■ What is needed ■
Output exactly the lines from the one containing "Annotation spec: after" to the last line of the material, inclusive, and nothing more.

■ Supplied data ■
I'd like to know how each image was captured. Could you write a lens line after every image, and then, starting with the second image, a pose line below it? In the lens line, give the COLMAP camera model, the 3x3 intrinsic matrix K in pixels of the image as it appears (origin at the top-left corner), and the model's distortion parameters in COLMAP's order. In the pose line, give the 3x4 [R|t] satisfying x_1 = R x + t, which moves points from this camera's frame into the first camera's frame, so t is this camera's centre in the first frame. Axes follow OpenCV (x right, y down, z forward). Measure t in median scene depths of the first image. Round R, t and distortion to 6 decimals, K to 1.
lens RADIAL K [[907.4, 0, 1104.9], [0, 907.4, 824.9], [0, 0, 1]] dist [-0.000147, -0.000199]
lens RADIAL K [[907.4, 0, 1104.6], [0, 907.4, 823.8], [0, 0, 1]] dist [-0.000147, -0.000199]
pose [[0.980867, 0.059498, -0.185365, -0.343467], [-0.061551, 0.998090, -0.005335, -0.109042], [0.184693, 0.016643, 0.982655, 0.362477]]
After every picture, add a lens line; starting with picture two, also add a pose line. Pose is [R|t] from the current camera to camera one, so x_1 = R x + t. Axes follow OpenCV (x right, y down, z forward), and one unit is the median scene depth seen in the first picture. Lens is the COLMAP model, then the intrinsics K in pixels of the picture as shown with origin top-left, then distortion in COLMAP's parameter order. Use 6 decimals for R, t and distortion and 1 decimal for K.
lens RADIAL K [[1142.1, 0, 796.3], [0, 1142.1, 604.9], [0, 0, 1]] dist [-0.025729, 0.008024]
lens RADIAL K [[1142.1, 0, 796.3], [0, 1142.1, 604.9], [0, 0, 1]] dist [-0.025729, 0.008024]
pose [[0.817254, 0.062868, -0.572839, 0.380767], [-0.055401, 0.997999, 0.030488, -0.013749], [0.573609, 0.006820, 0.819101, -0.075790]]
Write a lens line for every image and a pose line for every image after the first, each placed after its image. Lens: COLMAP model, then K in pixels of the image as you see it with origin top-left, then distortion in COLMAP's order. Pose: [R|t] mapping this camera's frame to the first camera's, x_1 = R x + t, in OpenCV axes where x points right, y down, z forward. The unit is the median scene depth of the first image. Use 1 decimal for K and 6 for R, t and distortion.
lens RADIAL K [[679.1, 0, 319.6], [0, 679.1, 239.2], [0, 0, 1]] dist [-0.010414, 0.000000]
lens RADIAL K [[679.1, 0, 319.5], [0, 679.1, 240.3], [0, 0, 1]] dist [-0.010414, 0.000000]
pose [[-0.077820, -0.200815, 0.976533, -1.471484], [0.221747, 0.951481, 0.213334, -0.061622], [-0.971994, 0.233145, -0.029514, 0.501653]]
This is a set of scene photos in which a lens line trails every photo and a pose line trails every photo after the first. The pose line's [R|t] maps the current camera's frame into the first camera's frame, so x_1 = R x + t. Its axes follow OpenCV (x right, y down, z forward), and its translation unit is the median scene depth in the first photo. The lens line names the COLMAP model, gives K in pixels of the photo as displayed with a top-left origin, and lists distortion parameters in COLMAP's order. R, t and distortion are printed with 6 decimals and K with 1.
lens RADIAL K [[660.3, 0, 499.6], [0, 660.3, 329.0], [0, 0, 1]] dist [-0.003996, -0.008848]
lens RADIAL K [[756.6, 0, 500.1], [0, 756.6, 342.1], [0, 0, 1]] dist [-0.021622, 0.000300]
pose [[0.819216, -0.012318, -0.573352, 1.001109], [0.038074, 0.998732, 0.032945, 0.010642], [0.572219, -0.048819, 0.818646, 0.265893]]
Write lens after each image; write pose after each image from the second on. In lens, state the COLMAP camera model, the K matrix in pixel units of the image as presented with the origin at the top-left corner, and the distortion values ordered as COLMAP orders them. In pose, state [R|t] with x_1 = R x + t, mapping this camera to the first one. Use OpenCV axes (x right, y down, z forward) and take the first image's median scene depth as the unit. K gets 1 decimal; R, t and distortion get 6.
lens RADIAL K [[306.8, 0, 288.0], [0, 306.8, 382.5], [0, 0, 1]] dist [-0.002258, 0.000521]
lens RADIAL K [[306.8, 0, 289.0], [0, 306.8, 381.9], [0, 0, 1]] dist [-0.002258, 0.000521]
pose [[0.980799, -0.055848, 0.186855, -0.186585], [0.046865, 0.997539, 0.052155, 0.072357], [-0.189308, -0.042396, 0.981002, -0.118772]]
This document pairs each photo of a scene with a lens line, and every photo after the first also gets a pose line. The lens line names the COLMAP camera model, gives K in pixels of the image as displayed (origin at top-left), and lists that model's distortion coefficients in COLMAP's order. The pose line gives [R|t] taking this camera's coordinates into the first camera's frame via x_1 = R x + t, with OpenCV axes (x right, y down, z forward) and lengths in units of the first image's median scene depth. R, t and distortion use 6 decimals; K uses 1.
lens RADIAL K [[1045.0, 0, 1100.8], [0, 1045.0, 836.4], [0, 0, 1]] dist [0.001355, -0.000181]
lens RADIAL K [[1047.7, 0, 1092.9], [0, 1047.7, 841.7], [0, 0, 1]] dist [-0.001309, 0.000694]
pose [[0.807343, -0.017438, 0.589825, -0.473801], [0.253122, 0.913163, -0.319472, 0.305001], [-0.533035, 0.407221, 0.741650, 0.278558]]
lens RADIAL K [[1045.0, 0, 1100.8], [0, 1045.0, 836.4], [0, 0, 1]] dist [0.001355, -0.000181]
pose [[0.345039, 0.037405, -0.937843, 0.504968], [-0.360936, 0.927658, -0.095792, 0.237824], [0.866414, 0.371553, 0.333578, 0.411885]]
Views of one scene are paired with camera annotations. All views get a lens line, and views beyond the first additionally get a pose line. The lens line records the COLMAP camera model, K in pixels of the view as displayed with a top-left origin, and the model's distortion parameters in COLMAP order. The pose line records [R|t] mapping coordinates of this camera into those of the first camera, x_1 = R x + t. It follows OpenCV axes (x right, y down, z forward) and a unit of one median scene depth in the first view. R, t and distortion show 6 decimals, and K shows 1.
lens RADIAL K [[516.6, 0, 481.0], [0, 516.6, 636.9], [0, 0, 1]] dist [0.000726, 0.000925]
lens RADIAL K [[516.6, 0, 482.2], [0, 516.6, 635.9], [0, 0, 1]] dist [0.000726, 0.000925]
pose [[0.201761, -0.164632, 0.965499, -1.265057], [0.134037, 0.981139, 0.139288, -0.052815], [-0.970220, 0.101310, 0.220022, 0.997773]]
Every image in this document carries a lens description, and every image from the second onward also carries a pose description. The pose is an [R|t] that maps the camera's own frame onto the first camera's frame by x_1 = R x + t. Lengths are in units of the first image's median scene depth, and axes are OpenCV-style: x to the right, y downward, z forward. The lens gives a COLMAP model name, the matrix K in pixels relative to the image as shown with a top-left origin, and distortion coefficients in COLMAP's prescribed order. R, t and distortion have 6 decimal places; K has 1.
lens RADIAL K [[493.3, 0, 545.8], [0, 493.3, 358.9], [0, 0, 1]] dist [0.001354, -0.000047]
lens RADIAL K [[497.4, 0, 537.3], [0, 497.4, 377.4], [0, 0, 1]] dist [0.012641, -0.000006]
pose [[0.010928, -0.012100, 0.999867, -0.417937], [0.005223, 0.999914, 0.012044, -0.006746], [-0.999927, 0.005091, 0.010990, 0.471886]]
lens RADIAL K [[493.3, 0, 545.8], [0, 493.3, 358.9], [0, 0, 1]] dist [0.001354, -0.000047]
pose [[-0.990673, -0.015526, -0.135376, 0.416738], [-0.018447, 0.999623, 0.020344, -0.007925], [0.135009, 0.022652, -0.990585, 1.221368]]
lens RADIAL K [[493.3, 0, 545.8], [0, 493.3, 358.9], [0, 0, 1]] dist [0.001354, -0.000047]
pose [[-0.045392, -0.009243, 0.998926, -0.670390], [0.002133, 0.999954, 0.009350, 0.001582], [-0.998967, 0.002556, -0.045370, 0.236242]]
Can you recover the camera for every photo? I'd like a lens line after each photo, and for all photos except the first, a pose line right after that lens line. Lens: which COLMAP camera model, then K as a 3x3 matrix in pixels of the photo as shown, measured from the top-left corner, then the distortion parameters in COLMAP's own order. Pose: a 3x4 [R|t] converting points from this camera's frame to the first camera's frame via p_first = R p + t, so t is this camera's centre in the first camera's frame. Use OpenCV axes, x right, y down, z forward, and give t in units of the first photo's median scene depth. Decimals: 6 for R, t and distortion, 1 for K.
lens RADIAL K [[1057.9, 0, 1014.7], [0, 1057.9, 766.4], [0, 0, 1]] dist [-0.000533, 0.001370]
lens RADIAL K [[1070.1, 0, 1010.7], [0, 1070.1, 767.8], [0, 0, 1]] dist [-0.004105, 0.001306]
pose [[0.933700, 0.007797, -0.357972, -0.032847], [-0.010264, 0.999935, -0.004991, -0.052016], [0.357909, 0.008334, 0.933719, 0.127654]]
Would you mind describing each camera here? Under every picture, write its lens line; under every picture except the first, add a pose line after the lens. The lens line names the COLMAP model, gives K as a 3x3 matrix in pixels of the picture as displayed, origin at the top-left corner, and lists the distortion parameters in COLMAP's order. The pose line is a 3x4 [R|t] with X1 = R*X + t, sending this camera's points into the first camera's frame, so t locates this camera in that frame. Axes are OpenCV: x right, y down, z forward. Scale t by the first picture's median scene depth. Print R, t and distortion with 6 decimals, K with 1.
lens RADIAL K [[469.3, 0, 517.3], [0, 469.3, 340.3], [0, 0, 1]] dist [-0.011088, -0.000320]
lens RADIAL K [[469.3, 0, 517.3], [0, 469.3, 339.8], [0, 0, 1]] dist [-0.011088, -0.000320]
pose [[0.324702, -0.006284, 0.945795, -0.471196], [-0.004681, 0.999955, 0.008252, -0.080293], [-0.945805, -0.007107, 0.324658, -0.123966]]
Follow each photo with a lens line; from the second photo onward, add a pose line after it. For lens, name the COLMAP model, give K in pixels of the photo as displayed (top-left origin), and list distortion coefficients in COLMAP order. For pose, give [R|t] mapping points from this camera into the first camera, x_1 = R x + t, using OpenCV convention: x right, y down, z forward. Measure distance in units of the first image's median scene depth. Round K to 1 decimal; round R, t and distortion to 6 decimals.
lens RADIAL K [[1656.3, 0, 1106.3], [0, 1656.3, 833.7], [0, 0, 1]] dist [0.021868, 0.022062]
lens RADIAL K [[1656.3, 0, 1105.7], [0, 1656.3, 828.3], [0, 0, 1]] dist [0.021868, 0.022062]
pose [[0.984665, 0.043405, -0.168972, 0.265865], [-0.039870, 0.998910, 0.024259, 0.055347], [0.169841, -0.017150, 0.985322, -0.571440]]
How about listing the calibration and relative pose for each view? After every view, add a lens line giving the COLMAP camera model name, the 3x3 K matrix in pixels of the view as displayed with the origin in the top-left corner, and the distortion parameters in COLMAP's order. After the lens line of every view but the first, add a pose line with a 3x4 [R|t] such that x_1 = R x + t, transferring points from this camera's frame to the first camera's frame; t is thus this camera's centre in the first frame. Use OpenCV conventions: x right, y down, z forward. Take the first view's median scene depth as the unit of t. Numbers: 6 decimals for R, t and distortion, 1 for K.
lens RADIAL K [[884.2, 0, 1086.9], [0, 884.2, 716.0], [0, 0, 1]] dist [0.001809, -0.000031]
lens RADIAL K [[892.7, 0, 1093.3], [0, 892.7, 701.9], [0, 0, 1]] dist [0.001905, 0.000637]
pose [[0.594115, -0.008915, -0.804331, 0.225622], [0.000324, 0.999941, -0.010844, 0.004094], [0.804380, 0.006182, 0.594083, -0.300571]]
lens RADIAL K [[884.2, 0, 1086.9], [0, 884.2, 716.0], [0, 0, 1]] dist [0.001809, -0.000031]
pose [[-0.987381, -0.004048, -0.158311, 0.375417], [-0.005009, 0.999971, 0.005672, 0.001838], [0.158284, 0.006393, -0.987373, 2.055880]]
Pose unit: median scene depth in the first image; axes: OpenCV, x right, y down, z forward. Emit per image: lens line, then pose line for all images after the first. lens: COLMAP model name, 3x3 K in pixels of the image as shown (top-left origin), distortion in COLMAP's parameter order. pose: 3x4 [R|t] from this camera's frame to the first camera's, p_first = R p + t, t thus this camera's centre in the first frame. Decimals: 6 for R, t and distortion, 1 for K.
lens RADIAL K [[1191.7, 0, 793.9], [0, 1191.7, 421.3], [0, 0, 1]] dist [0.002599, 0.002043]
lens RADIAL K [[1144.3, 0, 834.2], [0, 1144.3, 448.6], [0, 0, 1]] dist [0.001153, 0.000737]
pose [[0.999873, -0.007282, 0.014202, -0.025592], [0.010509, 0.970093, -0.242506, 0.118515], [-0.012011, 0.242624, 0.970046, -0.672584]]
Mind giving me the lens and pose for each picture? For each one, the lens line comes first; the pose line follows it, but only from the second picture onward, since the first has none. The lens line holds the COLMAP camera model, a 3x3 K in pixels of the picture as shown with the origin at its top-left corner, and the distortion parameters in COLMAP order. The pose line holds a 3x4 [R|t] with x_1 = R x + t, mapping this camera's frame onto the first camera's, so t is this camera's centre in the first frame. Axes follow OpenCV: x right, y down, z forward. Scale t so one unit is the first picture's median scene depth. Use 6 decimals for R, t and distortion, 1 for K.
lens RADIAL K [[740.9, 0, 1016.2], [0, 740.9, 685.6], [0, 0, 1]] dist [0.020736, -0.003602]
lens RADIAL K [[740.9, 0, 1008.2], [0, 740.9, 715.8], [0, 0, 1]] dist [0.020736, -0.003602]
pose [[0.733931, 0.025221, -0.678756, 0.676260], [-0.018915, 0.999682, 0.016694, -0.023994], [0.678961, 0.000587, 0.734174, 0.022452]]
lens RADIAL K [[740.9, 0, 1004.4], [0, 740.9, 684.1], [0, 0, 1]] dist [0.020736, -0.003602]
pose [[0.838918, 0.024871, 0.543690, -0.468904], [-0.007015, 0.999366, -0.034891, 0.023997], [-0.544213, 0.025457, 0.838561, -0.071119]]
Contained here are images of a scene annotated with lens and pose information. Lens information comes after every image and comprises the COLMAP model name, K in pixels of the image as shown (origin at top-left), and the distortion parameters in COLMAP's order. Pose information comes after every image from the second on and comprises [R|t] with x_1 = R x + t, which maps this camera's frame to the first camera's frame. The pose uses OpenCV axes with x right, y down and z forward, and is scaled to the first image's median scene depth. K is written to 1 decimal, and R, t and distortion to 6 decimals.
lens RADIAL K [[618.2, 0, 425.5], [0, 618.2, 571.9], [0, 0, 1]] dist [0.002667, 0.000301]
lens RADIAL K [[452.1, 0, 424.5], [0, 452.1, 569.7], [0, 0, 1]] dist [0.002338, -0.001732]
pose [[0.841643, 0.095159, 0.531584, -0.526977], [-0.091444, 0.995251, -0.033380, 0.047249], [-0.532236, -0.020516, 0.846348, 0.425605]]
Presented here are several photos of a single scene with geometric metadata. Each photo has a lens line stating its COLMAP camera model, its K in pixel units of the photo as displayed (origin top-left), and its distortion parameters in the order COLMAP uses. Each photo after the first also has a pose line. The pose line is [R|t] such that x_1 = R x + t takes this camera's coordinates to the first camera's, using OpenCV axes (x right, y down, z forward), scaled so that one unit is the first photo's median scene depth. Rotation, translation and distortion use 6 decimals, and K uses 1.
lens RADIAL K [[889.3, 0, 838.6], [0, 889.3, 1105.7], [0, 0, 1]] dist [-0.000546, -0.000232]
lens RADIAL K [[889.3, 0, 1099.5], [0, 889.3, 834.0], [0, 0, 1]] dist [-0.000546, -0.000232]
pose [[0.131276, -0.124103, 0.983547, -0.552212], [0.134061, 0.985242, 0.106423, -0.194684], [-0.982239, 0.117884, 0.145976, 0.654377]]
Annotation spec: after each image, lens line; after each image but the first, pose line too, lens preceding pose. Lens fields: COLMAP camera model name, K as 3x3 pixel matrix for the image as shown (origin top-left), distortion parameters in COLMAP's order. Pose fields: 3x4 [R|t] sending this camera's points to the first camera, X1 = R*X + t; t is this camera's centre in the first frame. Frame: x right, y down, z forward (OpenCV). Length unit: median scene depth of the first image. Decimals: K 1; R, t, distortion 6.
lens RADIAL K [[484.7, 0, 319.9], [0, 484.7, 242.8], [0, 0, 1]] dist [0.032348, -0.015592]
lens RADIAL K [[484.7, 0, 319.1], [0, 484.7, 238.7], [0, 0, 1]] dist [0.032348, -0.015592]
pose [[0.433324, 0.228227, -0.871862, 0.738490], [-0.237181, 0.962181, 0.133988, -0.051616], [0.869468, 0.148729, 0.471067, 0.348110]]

■ Written answer ■
Annotation spec: after each image, lens line; after each image but the first, pose line too, lens preceding pose. Lens fields: COLMAP camera model name, K as 3x3 pixel matrix for the image as shown (origin top-left), distortion parameters in COLMAP's order. Pose fields: 3x4 [R|t] sending this camera's points to the first camera, X1 = R*X + t; t is this camera's centre in the first frame. Frame: x right, y down, z forward (OpenCV). Length unit: median scene depth of the first image. Decimals: K 1; R, t, distortion 6.
lens RADIAL K [[484.7, 0, 319.9], [0, 484.7, 242.8], [0, 0, 1]] dist [0.032348, -0.015592]
lens RADIAL K [[484.7, 0, 319.1], [0, 484.7, 238.7], [0, 0, 1]] dist [0.032348, -0.015592]
pose [[0.433324, 0.228227, -0.871862, 0.738490], [-0.237181, 0.962181, 0.133988, -0.051616], [0.869468, 0.148729, 0.471067, 0.348110]]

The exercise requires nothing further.